Bereits im letzen Jahr, konnte die Angelschule mit spannenden und informativen Angelkursen begeistern. Jetzt sind die neuen Termine für 2009 unter
www.angelschule-hamburg.de 
online.

In besonders abgestimmten Seminaren erfahren Angler in Theorie und Praxis, umfangreiches Wissen über den erfolgreichen Fischfang mit der Angelrute. In Lerngruppen mit 10 bis max. 15 Teilnehmern erfahren Sie hier, wie das Angeln in der Praxis funktioniert, Sie lernen neue Angelmethoden kennen und erweitern Ihre Kenntnisse.

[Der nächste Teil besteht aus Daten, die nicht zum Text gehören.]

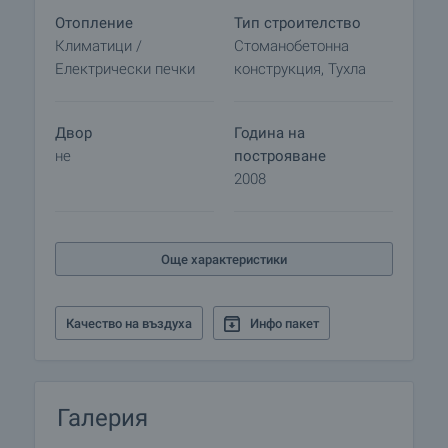
Отопление
Тип строителство
Климатици /
Стоманобетонна
Електрически печки
конструкция, Тухла
Двор
Година на
не
построяване
2008
Още характеристики
Качество на въздуха
Инфо пакет
Галерия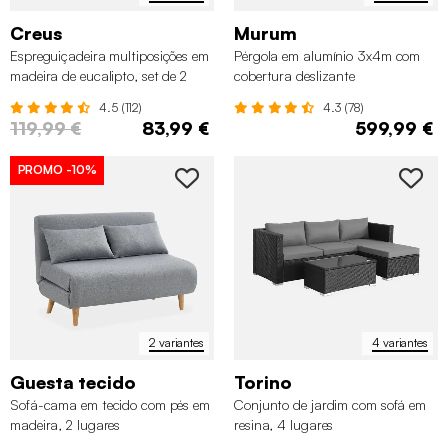
Creus
Murum
Espreguiçadeira multiposições em
Pérgola em alumínio 3x4m com
madeira de eucalipto, set de 2
cobertura deslizante
4.5 (112)
4.3 (78)
119,99 €
83,99 €
599,99 €
PROMO
-10%
2 variantes
4 variantes
Guesta tecido
Torino
Sofá-cama em tecido com pés em
Conjunto de jardim com sofá em
madeira, 2 lugares
resina, 4 lugares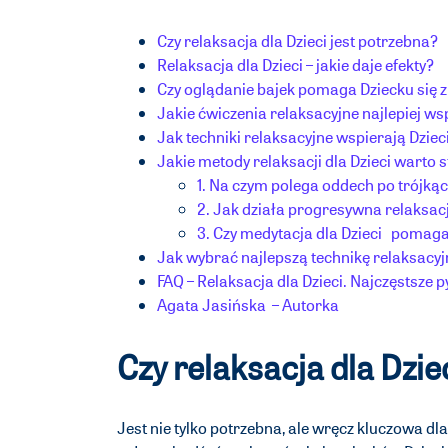
Czy relaksacja dla Dzieci jest potrzebna?
Relaksacja dla Dzieci – jakie daje efekty?
Czy oglądanie bajek pomaga Dziecku się 
Jakie ćwiczenia relaksacyjne najlepiej ws
Jak techniki relaksacyjne wspierają Dzie
Jakie metody relaksacji dla Dzieci warto 
1. Na czym polega oddech po trójkąc
2. Jak działa progresywna relaksac
3. Czy medytacja dla Dzieci pomaga
Jak wybrać najlepszą technikę relaksacyj
FAQ – Relaksacja dla Dzieci. Najczęstsze
Agata Jasińska – Autorka
Czy relaksacja dla Dzie
Jest nie tylko potrzebna, ale wręcz kluczowa d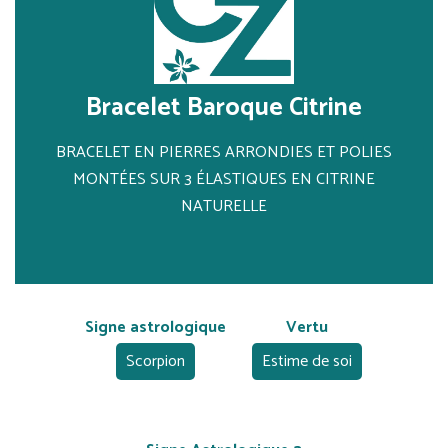
Bracelet Baroque Citrine
BRACELET EN PIERRES ARRONDIES ET POLIES
MONTÉES SUR 3 ÉLASTIQUES EN CITRINE
NATURELLE
Signe astrologique
Vertu
Scorpion
Estime de soi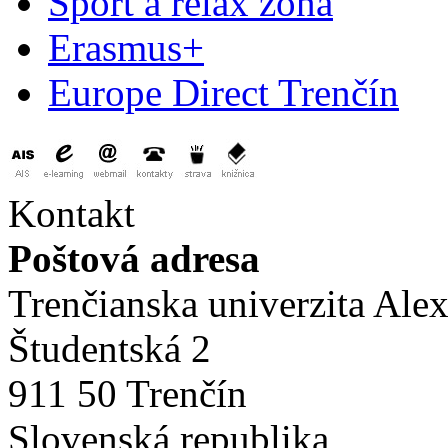
Šport a relax zóna
Erasmus+
Europe Direct Trenčín
Kontakt
Poštová adresa
Trenčianska univerzita Ale
Študentská 2
911 50 Trenčín
Slovenská republika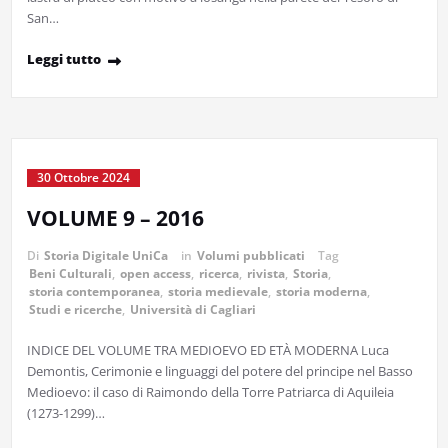
San…
Leggi tutto
30 Ottobre 2024
VOLUME 9 – 2016
Di
Storia Digitale UniCa
in
Volumi pubblicati
Tag
Beni Culturali
,
open access
,
ricerca
,
rivista
,
Storia
,
storia contemporanea
,
storia medievale
,
storia moderna
,
Studi e ricerche
,
Università di Cagliari
INDICE DEL VOLUME TRA MEDIOEVO ED ETÀ MODERNA Luca
Demontis, Cerimonie e linguaggi del potere del principe nel Basso
Medioevo: il caso di Raimondo della Torre Patriarca di Aquileia
(1273-1299)…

Um optimale Lernergebnisse zu erzielen, finden die Kurse in diesem Jahr im Tatenberger Fährhaus, an der Dove Elbe in Hamburg statt. Der Schulungsraum bietet eine angenehme Atmosphäre und eine direkte Anbindung zum Wasser ermöglicht nun auch eine umfangreiche praktische Ausbildung.

Die Kurse sind in Grund- und Spezialkurse eingeteilt. Die Kosten für eine Grundkursteilnahme beträgt pro Person nur 5,- €.
Die Teilnahme an einem Spezialkurs kostet pro Person nur 10,- €.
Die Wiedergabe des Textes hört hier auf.